Extrait de page

┄┄┄┄┄┄

Jacques Pessis : « C’était le summum de la consommation d’électricité en France lorsque Pierre Dac parlait à la radio »

12 October 2020 | PAR Yaël Hirsch

Du 15 octobre 2020 au 28 février 2021, le MahJ présente la première exposition consacrée à Pierre Dac (1893-1975). Derrière l’inventeur du bigloton, du «?schmilblick?», l’exposition révèle l’homme en plus de 250 documents. Passionné, drôle et soucieux de le faire connaître dans nos salles de classe, l’exécuteur testamentaire et biographe de l’humoriste, Jacques Pessis, est le co-commissaire de cette exposition.

C’est une première grande exposition dédiée à Pierre Dac. Pourquoi « seulement » maintenant ?

Pierre Dac disait qu’il valait mieux hériter que de passer à la postérité et j’ai voulu démontrer le contraire. J’ai retrouvé beaucoup d’archives quand j’ai écrit sa biographie en 1992. Et depuis, j’ai tout fait pour que Pierre Dac entre dans les ouvrages scolaires. Cela fait des années que je pensé à l’exposition. Et puis un jour, il y a quatre ans, j’en ai parlé à la directrice du Mahj de l’époque, Anne Hélène Hoog, qui a trouvé l’idée formidable si bien qu’elle est co-commissaire de l’exposition. Nous avons voulu montrer le personnage au-delà de ses sketches, parce qu’on connait les sketches mais on ne connait pas l’homme. Et moi-même en fouillant dans les archives, j’ai découvert des choses que j’avais totalement oubliées ou négligées, que je ne savais pas. C’est vrai que c’était quelqu’un qui parlait peu de lui.

Pouvez-vous nous parler de votre rencontre ?

J’étais un fan de Pierre Dac depuis toujours. J’écoutais ses feuilletons et ses émissions quand j’étais enfant. Et un jour, j’avais 15 ans, j’étais étudiant et je voulais me procurer les œuvres complètes de Pierre Dac. J’ai téléphoné à RTL et on m’a dit d’écrire au 38 avenue de Villiers. Donc je suis allé rue de Villiers, il y a un 36, un 40, mais il n’y a pas de 38. J’ai mené mon enquête et j’ai trouvé le 24. La concierge m’a demandé ce que je voulais et je lui ai dit que je voulais rencontrer Pierre Dac. Elle lui a téléphoné, il m’a reçu le jeudi suivant et on ne s’est plus jamais quitté. Je suis devenu son secrétaire général particulier, son neveu adoptif et son légataire universel. Et j’étais persuadé que son œuvre avait une valeur au-delà de ce qu’il pensait, car lui il disait : « après moi, ça n’intéresse personne ».

Puisque l’exposition a lieu au MAHJ, en quoi est-ce que l’identité juive était-elle importante pour Pierre Dac ?

┄┄┄┄┄┄

Matériel fourni
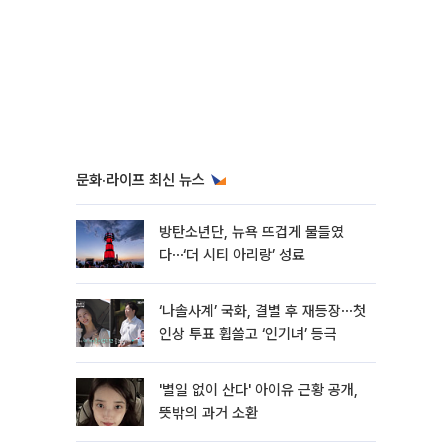
문화·라이프 최신 뉴스
방탄소년단, 뉴욕 뜨겁게 물들였
다⋯‘더 시티 아리랑’ 성료
‘나솔사계’ 국화, 결별 후 재등장⋯첫
인상 투표 휩쓸고 ‘인기녀’ 등극
'별일 없이 산다' 아이유 근황 공개,
뜻밖의 과거 소환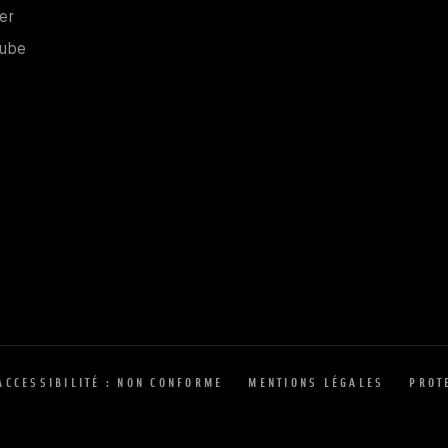
Nouvelle fenêtre
er
Nouvelle fenêtre
ube
ACCESSIBILITÉ : NON CONFORME
MENTIONS LÉGALES
PROT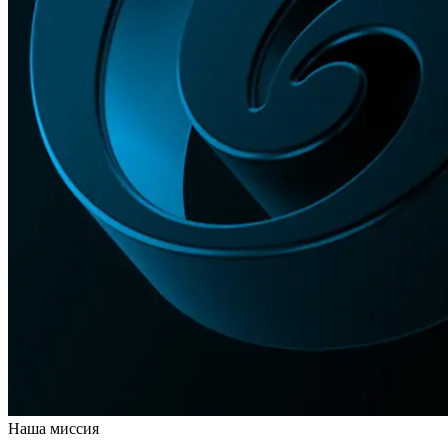
Наша миссия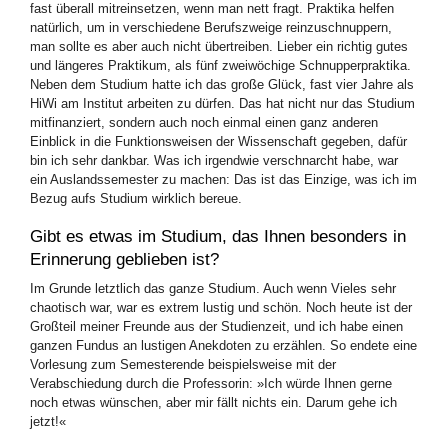
fast überall mitreinsetzen, wenn man nett fragt. Praktika helfen
natürlich, um in verschiedene Berufszweige reinzuschnuppern,
man sollte es aber auch nicht übertreiben. Lieber ein richtig gutes
und längeres Praktikum, als fünf zweiwöchige Schnupperpraktika.
Neben dem Studium hatte ich das große Glück, fast vier Jahre als
HiWi am Institut arbeiten zu dürfen. Das hat nicht nur das Studium
mitfinanziert, sondern auch noch einmal einen ganz anderen
Einblick in die Funktionsweisen der Wissenschaft gegeben, dafür
bin ich sehr dankbar. Was ich irgendwie verschnarcht habe, war
ein Auslandssemester zu machen: Das ist das Einzige, was ich im
Bezug aufs Studium wirklich bereue.
Gibt es etwas im Studium, das Ihnen besonders in
Erinnerung geblieben ist?
Im Grunde letztlich das ganze Studium. Auch wenn Vieles sehr
chaotisch war, war es extrem lustig und schön. Noch heute ist der
Großteil meiner Freunde aus der Studienzeit, und ich habe einen
ganzen Fundus an lustigen Anekdoten zu erzählen. So endete eine
Vorlesung zum Semesterende beispielsweise mit der
Verabschiedung durch die Professorin: »Ich würde Ihnen gerne
noch etwas wünschen, aber mir fällt nichts ein. Darum gehe ich
jetzt!«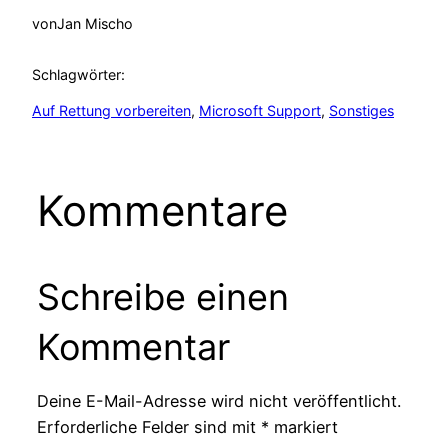
von
Jan Mischo
Schlagwörter:
Auf Rettung vorbereiten
, 
Microsoft Support
, 
Sonstiges
Kommentare
Schreibe einen
Kommentar
Deine E-Mail-Adresse wird nicht veröffentlicht.
Erforderliche Felder sind mit
*
markiert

┄┄┄┄┄┄

Consigne
Dans l'entretien sur l'exposition consacrée à Pierre Dac, Jacques Pessis dit ce qu'il est devenu auprès de l'humoriste. Citez tous ces rôles.

Réponse
- Son secrétaire général particulier
- Son neveu adoptif
- Son légataire universel